Identification of Variable and Fixed Costs
In any marketing and promotional campaign, understanding cost behavior is critical. Costs are traditionally classified into variable and fixed costs based on their relationship to sales volume or production level.
Variable Costs
Variable costs fluctuate directly with the number of group sets purchased. For each group of four tickets, additional costs include the provisions provided free to customers. Specifically, for each group:
- Cost of one beer: $2.1
- Cost of one hotdog: $2.3
Therefore, per group, the variable costs are:
- Beer: $2.1
- Hotdog: $2.3
Since these items are given free with each group purchase, their costs are directly proportional to the number of groups sold. The ticket price ($35 per ticket for 4 tickets) is revenue, but only the costs of goods sold (beer and hotdog) are variable costs related to the campaign. Hence, the total variable costs per group are:
Variable Costs per Group:
- Beer: $2.1
- Hotdog: $2.3
Fixed Costs
Fixed costs are expenses that remain constant regardless of the number of groups sold.
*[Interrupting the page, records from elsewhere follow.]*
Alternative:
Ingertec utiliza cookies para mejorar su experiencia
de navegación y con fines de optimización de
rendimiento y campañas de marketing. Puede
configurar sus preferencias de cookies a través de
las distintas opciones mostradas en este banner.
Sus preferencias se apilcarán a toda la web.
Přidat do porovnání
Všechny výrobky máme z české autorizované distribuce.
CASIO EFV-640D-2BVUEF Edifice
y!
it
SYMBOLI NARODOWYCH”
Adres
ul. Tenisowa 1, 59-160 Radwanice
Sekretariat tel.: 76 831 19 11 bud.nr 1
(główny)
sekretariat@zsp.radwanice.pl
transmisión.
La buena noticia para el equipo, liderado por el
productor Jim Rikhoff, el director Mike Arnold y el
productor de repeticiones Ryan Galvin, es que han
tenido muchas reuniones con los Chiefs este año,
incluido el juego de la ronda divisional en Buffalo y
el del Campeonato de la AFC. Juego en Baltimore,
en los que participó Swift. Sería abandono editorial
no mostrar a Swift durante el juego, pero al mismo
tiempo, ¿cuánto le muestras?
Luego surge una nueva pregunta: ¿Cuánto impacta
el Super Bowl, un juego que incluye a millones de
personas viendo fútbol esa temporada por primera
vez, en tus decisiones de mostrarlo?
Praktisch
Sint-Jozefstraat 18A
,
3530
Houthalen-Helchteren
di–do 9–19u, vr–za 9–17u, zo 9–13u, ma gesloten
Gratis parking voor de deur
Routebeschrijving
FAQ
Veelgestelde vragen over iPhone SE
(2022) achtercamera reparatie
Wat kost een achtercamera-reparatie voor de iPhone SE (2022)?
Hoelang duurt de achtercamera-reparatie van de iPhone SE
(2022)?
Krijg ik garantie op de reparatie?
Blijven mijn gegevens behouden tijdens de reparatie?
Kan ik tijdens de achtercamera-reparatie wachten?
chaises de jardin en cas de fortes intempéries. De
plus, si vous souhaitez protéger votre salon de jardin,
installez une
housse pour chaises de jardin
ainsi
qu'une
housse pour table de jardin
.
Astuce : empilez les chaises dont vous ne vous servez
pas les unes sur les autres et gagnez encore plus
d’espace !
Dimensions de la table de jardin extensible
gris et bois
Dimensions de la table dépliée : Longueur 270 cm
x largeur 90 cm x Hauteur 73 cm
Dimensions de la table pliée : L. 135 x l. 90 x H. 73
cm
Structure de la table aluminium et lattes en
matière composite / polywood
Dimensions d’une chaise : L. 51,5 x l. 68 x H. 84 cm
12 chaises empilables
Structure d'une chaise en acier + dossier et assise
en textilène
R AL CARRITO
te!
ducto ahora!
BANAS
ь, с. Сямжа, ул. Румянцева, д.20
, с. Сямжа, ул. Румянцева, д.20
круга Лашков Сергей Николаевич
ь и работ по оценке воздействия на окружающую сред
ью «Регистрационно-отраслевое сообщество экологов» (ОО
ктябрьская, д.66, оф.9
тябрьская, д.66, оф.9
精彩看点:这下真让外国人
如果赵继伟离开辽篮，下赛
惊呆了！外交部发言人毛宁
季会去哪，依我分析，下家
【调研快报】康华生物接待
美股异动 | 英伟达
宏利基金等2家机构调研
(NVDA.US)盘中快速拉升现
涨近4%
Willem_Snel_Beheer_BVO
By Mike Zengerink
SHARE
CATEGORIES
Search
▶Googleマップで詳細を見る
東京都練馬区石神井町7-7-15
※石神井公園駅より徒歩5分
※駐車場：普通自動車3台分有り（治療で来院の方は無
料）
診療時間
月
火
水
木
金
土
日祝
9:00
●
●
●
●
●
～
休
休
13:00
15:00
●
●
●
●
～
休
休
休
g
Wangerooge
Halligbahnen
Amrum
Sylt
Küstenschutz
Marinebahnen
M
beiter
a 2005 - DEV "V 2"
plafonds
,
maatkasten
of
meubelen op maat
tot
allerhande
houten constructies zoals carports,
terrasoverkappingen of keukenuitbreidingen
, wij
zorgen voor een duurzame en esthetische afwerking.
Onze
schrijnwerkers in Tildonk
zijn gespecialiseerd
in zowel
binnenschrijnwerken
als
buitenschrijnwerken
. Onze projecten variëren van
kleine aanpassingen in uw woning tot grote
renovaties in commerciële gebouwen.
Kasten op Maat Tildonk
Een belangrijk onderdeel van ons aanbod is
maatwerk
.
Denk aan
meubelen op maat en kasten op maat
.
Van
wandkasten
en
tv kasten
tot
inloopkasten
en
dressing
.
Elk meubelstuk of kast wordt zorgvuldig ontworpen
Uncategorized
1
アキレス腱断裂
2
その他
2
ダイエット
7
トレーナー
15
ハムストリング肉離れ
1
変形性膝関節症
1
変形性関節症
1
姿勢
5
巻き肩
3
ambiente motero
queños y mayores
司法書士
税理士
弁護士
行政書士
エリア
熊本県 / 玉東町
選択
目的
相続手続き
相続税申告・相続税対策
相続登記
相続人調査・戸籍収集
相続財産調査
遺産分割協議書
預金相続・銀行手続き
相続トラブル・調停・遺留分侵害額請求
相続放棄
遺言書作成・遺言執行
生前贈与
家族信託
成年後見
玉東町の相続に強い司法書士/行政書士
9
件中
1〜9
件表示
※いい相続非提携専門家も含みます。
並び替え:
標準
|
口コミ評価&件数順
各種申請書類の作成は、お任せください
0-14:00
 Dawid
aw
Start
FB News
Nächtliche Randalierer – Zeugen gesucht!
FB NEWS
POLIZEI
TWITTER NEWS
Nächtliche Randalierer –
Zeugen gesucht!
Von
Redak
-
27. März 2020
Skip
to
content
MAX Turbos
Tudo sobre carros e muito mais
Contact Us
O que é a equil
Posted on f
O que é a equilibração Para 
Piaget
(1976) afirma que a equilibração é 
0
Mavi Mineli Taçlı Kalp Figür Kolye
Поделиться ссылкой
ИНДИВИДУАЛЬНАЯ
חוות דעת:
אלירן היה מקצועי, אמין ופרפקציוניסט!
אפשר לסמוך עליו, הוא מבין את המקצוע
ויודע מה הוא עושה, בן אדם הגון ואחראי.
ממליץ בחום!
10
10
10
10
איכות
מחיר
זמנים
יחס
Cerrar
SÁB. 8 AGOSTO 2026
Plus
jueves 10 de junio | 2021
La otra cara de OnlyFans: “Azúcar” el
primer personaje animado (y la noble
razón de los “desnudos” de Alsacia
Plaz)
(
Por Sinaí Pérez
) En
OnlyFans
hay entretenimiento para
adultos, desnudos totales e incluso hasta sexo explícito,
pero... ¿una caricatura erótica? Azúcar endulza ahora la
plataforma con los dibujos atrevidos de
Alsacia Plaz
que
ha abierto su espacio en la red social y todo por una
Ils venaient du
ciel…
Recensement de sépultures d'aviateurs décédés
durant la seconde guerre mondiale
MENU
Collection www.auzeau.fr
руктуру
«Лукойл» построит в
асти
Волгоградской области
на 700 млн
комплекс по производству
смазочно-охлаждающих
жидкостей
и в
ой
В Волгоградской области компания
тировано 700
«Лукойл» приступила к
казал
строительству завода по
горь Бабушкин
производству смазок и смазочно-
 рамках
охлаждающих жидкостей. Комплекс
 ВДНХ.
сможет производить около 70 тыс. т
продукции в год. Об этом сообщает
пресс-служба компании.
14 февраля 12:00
For this campaign, fixed costs include marketing expenses incurred upfront regardless of sales volume:
- Fliers: $3,000
- Newspaper advertising: $8,000
- Radio advertising: $12,000
- TV advertising: $40,000
Total fixed costs are:
Total Fixed Costs = $3,000 + $8,000 + $12,000 + $40,000 = $63,000
This sum represents the overall campaign expenditure that must be recovered through sales.
Calculation of Break-Even Point
The break-even point is reached when total revenue equals total costs, combining fixed and variable expenses. To determine how many groups need to be sold to break even, we use the following formula:
Break-even point in groups = Fixed Costs / (Revenue per group - Variable Cost per group)
Where:
- Revenue per group = 4 tickets × $35 = $140
- Variable cost per group = $2.1 (beer) + $2.3 (hotdog) = $4.4
Plugging in these values:
Break-even groups = $63,000 / ($140 - $4.4) = $63,000 / $135.6 ≈ 464.7 groups
Since fractional groups are not practical, the organization must sell at least 465 groups to break even.
This means approximately 1,860 individual tickets (since each group consists of 4 tickets). The campaign will start generating a profit when the number of groups exceeds this threshold.
Conclusion
The "Guys Night Out" campaign involves initial fixed costs of $63,000 for advertising and promotional materials, with variable costs of about $4.4 per group for free hotdogs and beers. To achieve the break-even point, the 76ers need to sell at least 465 groups of four tickets, which translates to 1,860 individual tickets. This analysis underscores the importance of understanding cost structures in marketing campaigns and highlights the critical sales volume needed to turn a profit. Effective promotion and increasing group sales beyond the break-even point can ensure the campaign's success and profitability.